# [Fragmento del texto]
|---|

Con la selección cafetera llegó a Italia para disputar una Copa del Mundo en la que su país no participaba desde hacía 28 años. Colombia, sin embargo, no lograría pasar de la fase de grupos, y tuvo que esperar cuatro años para verse de nuevo inmerso en una fase final. Antes del Mundial, Escobar ya había tenido la oportunidad de debutar con el combinado de su país en las clasificatorias, e incluso de hacer un gol ante Inglaterra en Wembley y que a la postre sería el único gol como internacional del zaguero colombiano.
A USA ‘94, los colombianos llegaron con un cartel inmenso: entrenados por Maturana, la tricolor había conseguido su billete para Estados Unidos tras arrollar a la selección argentina (5-0) en el Monumental, apoyado en un fútbol fino, de toque y elaboración, y un grupo que contaba con auténticas figuras como Rincón, Asprilla, Valencia o Valderrama. Esto, unido a su impoluta fase de clasificación (cero derrotas y sólo dos goles encajados) la convirtió en una de las selecciones más esperadas del Mundial y sin duda una de las candidatas a dar la sorpresa pese a su inexperiencia. Sin embargo, el fútbol es tan caprichoso como indescifrable, y como si poseyese vida propia es capaz de destruir pronósticos con la misma facilidad que los crea.
El primer partido ante Rumania fue un despropósito total y los cafeteros perdieron por 3 a 1. El segundo encuentro se tornaba así decisivo, y el escenario, el Rose Bowl de Los Ángeles, no se antojaba el más adecuado para afrontar una situación tan determinante, dado también que el rival era la anfitriona Estados Unidos.
Aquel 22 de Junio de 1994, sin que nadie lo supiera, tuvo lugar uno de los episodios más funestos de la historia del fútbol, quizás el más macabro y sin duda el más cruel. Corría el 35′ de la primera parte cuando ocurrió la jugada: un centro desde la izquierda era despejado por Escobar hacia su propia meta, en un intento desafortunado por evitar que la pelota llegase al rematador en el segundo palo. El equipo no pudo levantar nunca el marcador y perdió el partido por dos goles a uno. Esa jugada fortuita, que no fue decisiva para el resultado, tendría sus connotaciones trágicas unos días más tarde.

|---|

# [Material proporcionado]

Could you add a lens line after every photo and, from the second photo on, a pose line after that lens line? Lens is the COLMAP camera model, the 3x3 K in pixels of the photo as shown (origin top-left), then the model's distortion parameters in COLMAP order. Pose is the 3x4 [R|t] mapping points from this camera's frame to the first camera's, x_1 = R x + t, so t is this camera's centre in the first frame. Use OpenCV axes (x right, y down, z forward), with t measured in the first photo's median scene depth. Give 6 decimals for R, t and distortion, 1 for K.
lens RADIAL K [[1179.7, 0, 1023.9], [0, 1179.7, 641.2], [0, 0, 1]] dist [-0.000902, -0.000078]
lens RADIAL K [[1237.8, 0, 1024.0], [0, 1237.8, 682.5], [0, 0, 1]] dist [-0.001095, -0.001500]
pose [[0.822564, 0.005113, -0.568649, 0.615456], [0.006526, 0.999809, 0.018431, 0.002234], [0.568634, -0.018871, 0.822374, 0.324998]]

|---|

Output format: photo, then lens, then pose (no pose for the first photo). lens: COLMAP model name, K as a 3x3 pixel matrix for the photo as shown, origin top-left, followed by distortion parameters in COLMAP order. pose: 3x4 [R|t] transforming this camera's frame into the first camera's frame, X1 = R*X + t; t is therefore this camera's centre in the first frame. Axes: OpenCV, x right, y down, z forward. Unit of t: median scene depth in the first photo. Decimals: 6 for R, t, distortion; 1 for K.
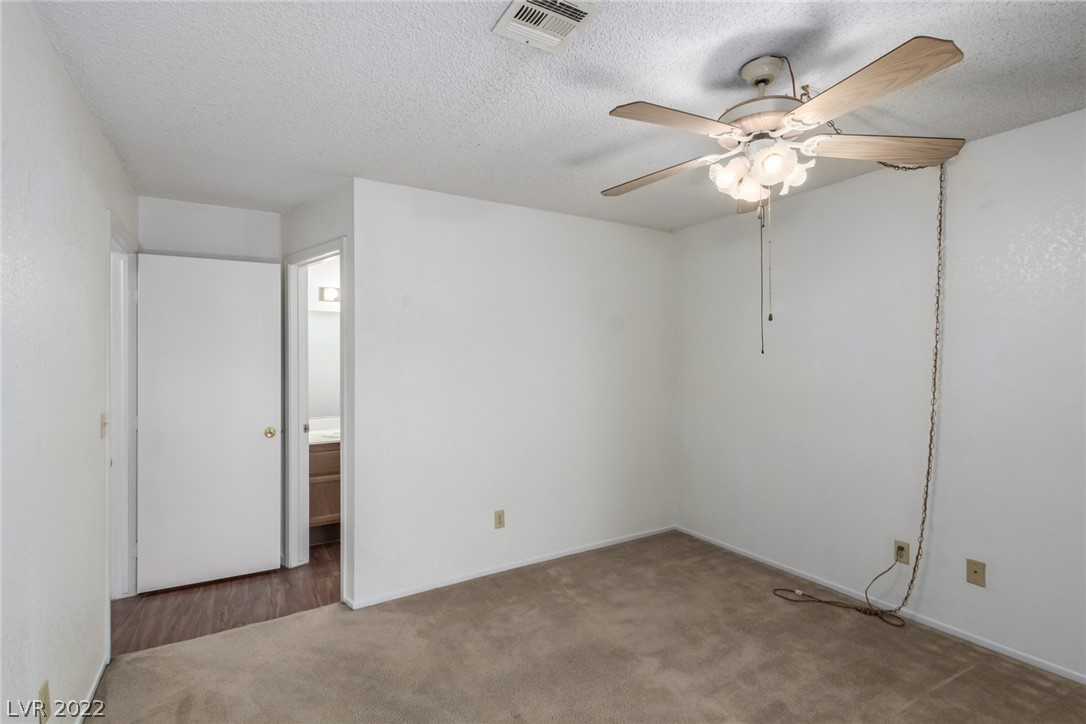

|---|

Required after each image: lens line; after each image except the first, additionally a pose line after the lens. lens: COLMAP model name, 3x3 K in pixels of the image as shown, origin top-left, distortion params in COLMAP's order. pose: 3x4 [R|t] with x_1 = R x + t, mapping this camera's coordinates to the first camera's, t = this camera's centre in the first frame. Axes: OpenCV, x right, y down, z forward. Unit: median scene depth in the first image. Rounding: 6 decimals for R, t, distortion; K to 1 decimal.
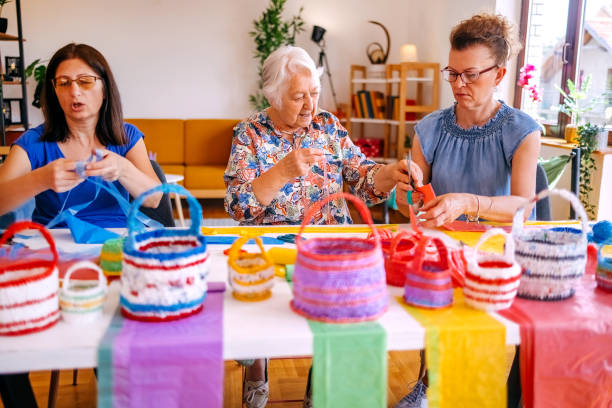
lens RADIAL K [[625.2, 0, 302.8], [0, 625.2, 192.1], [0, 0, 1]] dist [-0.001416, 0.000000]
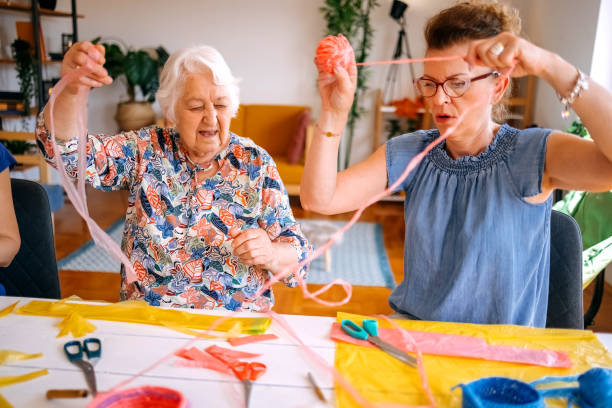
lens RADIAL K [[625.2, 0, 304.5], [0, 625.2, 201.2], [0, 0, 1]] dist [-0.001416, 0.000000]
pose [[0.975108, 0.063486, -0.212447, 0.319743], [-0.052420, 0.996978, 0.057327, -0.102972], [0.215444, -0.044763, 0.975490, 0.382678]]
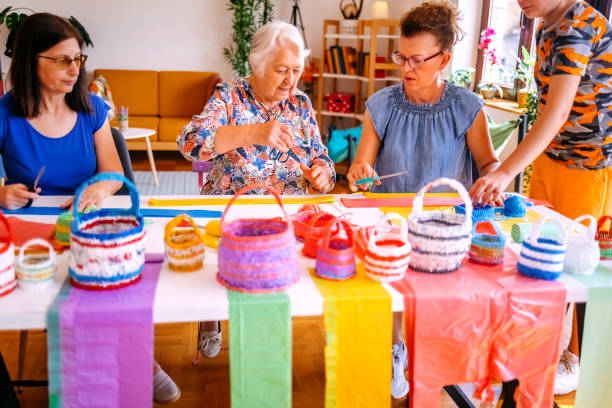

|---|

Según el fragmento sobre Colombia en el Mundial de 1994, ¿con qué resultado perdió la selección su primer partido ante Rumania? El listado no es necesario para resolver el ejercicio.

# [Respuesta]
Perdió por 3 a 1.